Possible canditates removals from the index

Question

Possible canditates removals from the index

fgiasson opened this issue a year ago · comments

Hi,

I spent some time to create a small web dataset command line tool to start analyzing the index and help others creating a dataset from it.

The first task was to analyze the feeds to check if they were all English sites as per the guidelines. After an initial processing, it determined that some feeds are not English feeds.

To identify the language of a feed, it proceeds that way:

use langdetect on the title and description of the feed
use langdetect on the title and content of the articles of each feed
it reassign a different language for the feed if the articles it contains are in majority of another language

The result of this processing is attached to this issue. The ones that are tagged with a specific language should most likely be of that language, and could be candidate for removal. For the ones with empty languages, this happens when there is not enough data to detect the language (concat(title + description) < 64 characters) for most of its articles, so the current heuristic can't determine the appropriate language for the feed.

Attached: small_wed_non_en_feeds.csv

Vladimir Prelovac · Answer 1 · Wed Sep 20 2023 04:18:39 GMT+0800 (China Standard Time)

Thanks this is excellent work and seemingly very high accuracy (i just randomly checked a few).

Can you submit a PR to remove these?

Joel Dueck · Answer 2 · Wed Sep 20 2023 04:25:43 GMT+0800 (China Standard Time)

I found my own website’s feed on this list (https://joeldueck.com/feed.atom), and was surprised to see it had no language listed in your CSV file.

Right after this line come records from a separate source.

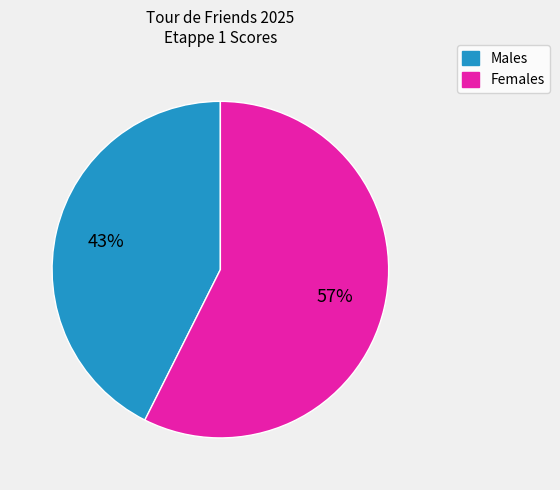

To the nearest percent, what is the average slice percentage?

50%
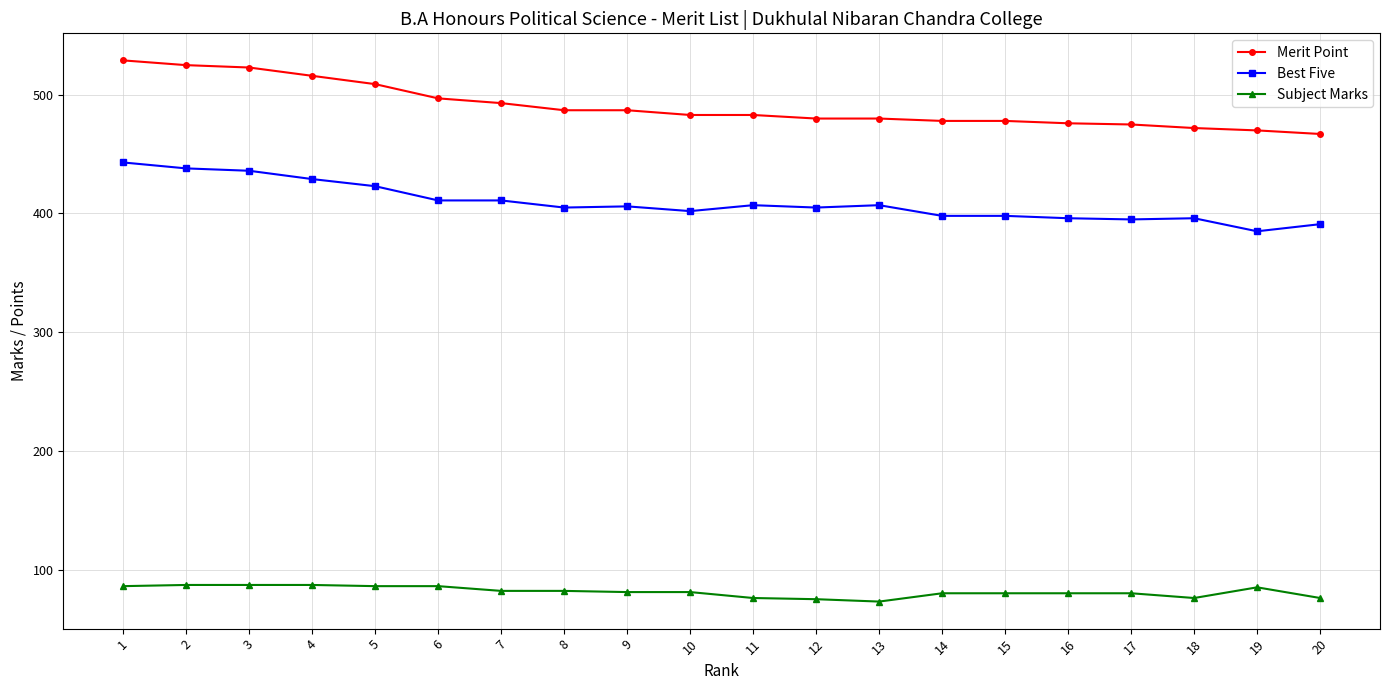

List the series in order of their peak value, highest first.

Merit Point, Best Five, Subject Marks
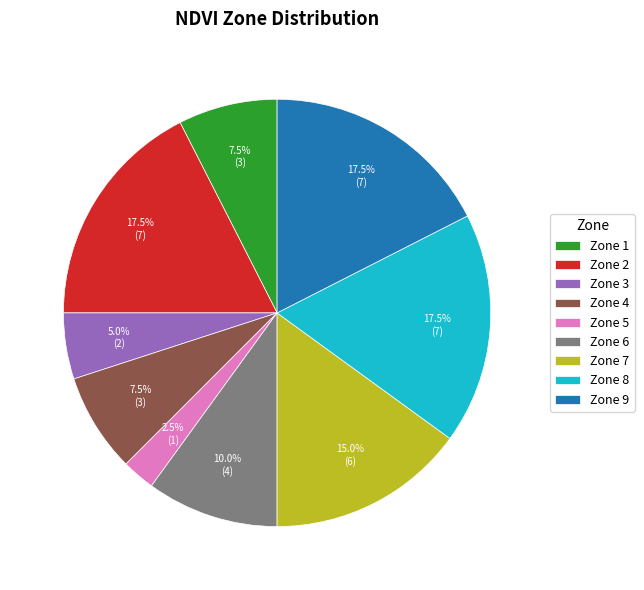

Which slice is the smallest?

Zone 5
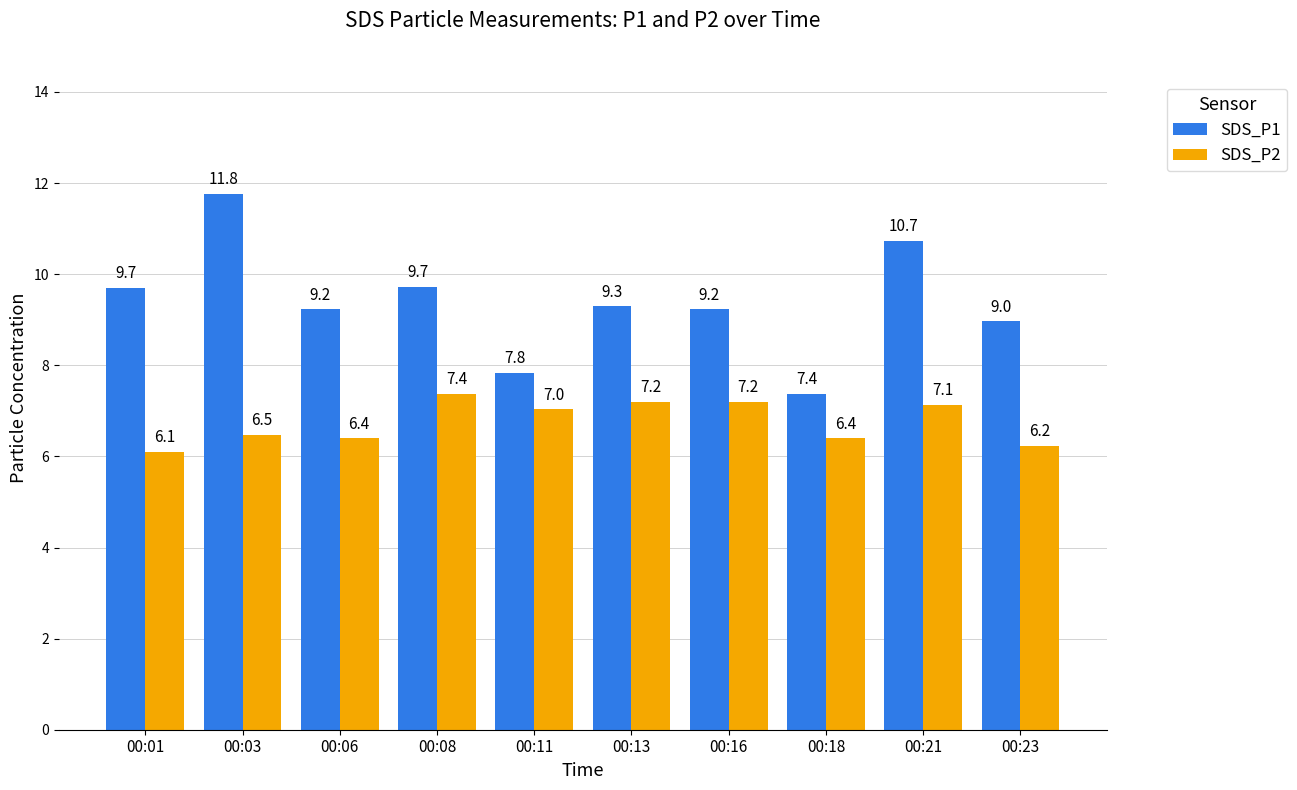

What is the value of the SDS_P1 bar at the 4th from the left?

9.7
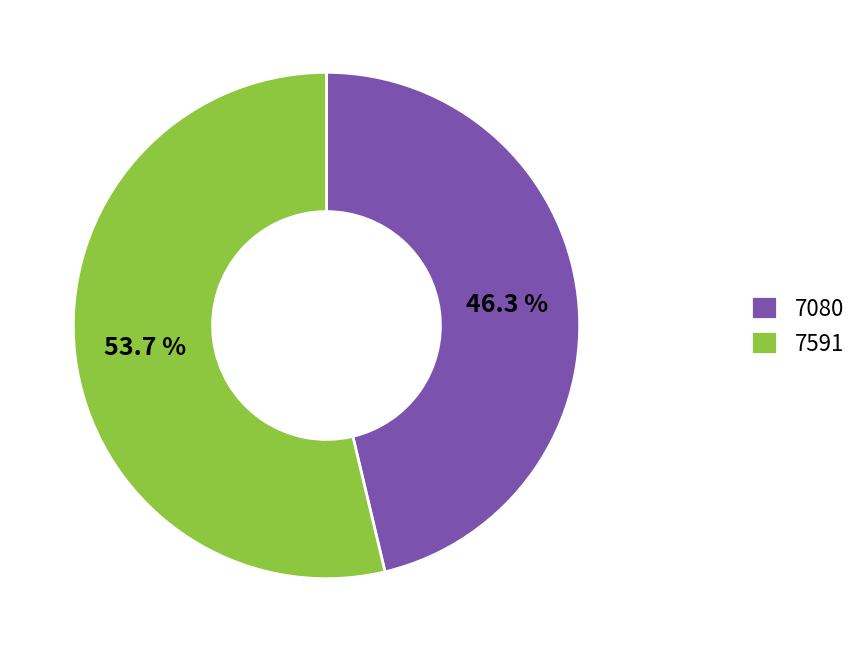

Combined, do 7591 and 7080 account for over 50%?

Yes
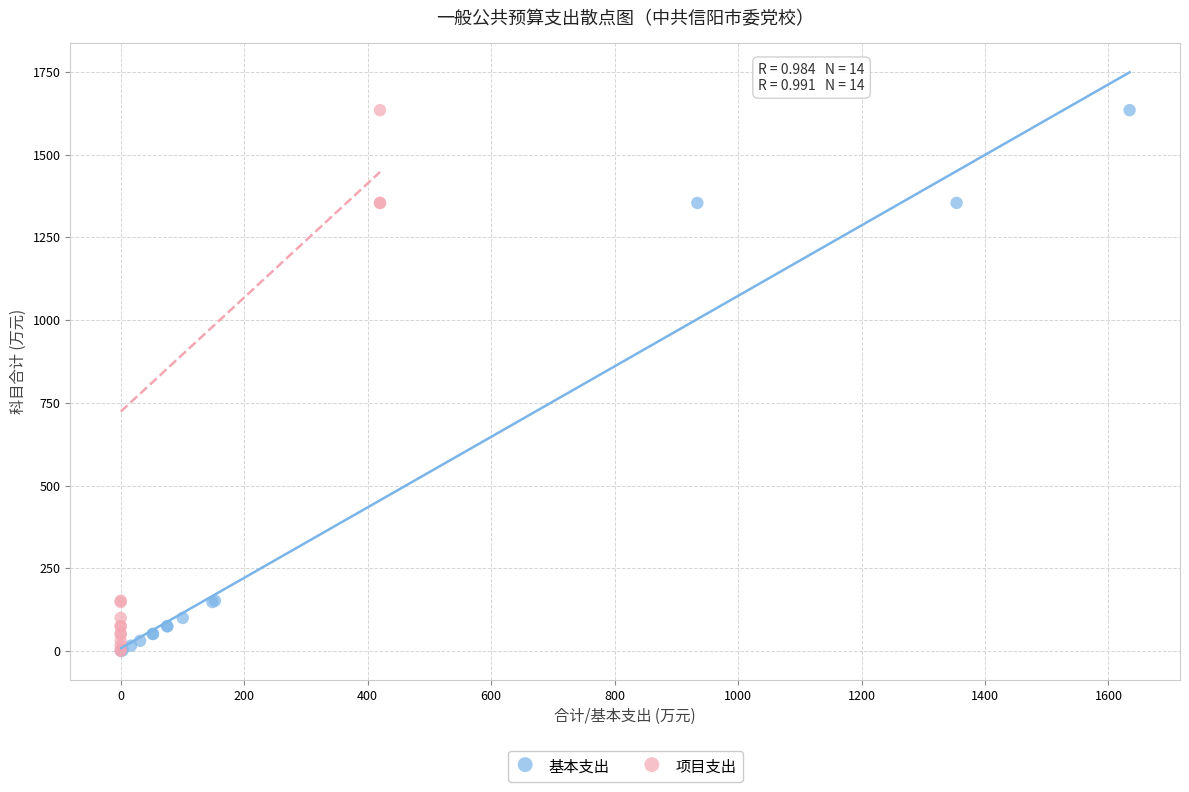

What are all the series names shown in the legend?

基本支出, 项目支出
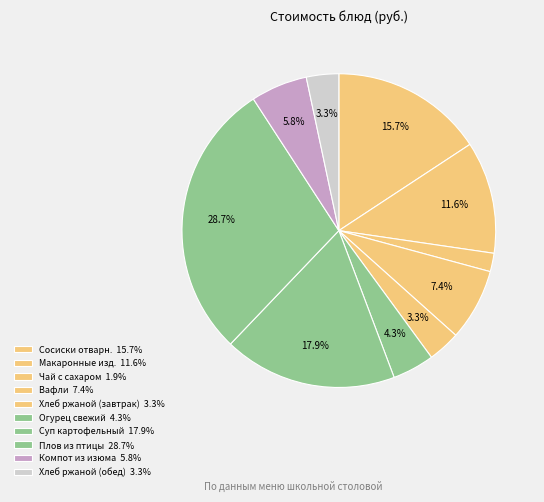

Count the number of slices in the pie.

10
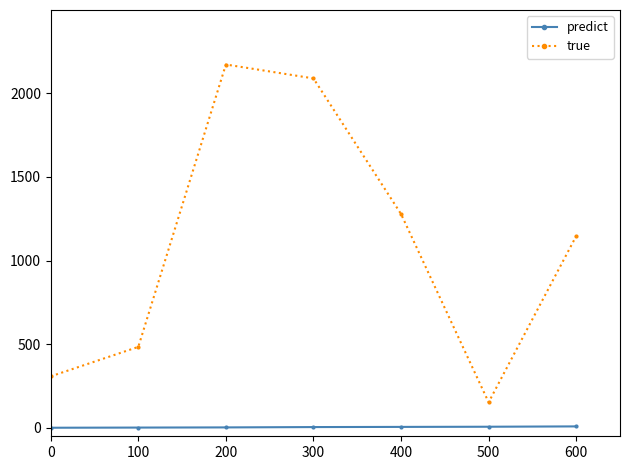

Is the value of true at 0 greater than the value of predict at 600?

Yes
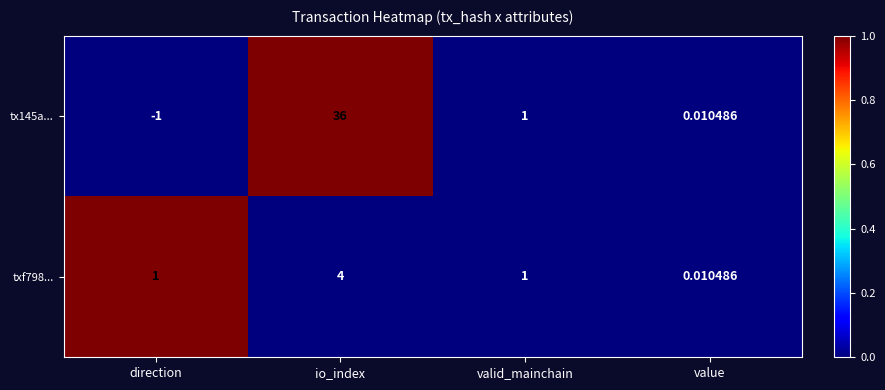

At which category is the sum across all series the highest?

io_index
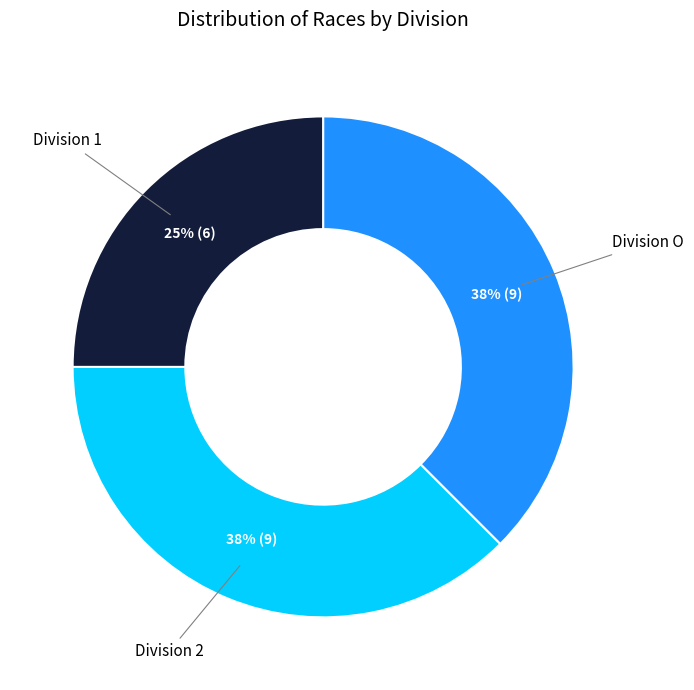

To the nearest percent, what is the average slice percentage?

33%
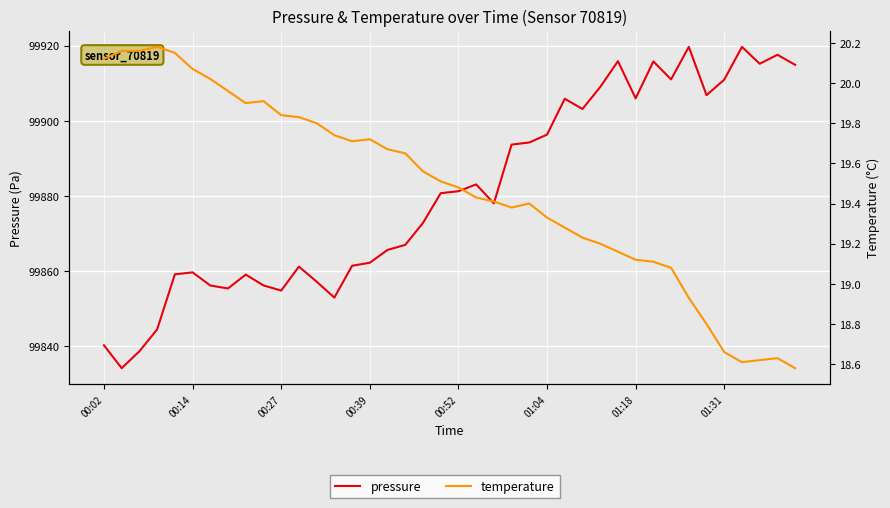

Reading left to right, list all the values displayed in this chart.

pressure: 99840.3	99834.2	99838.7	99844.5	99859.2	99859.7	99856.2	99855.4	99859.1	99856.2	99854.8	99861.2	99857.2	99853.0	99861.4	99862.2	99865.7	99867.0	99872.8	99880.8	99881.3	99883.1	99878.1	99893.7	99894.2	99896.3	99905.9	99903.2	99909.0	99915.9	99906.0	99915.8	99911.0	99919.7	99906.8	99911.0	99919.7	99915.2	99917.6	99914.9
temperature: 20.1	20.2	20.2	20.2	20.1	20.1	20.0	20.0	19.9	19.9	19.8	19.8	19.8	19.7	19.7	19.7	19.7	19.6	19.6	19.5	19.5	19.4	19.4	19.4	19.4	19.3	19.3	19.2	19.2	19.2	19.1	19.1	19.1	18.9	18.8	18.7	18.6	18.6	18.6	18.6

My feed is in Atom format, and pursuant to the Atom 1.0 spec it includes the optional xml:lang attribute with the value "en", the ISO 639-1 code for English.

Cadence Ember · Answer 3 · Wed Sep 20 2023 06:08:43 GMT+0800 (China Standard Time)

Some other entries in the CSV with no language indicator are http://michaelhoney.com/writing (English), https://elly.town/d/blog/ (English), and https://isohedral.ca/ (English). You might want double-check the code behind your processor.

Vladimir Prelovac · Answer 4 · Wed Sep 20 2023 06:10:10 GMT+0800 (China Standard Time)

The idea is to indicate onlly what non-english sites are (which csv does) so that we can remove them from the index.

Frederick Giasson · Answer 5 · Wed Sep 20 2023 06:23:48 GMT+0800 (China Standard Time)

For the feeds with the empty lang field, here is the relevant information from the issue's description:

For the ones with empty languages, this happens when there is not enough data to detect the language (concat(title + description) < 64 characters) for most of its articles, so the current heuristic can't determine the appropriate language for the feed.

So, this is expected at this stage. Further work will be required down the line to improve the accuracy/coverage of those. It shouldn't be a big deal to get this number down by a lot, I am just missing time at the moment.

@vprelovac yes I will do a PR for the ones tagged tomorrow morning

Frederick Giasson · Answer 6 · Wed Sep 20 2023 21:21:50 GMT+0800 (China Standard Time)

see linked PR @vprelovac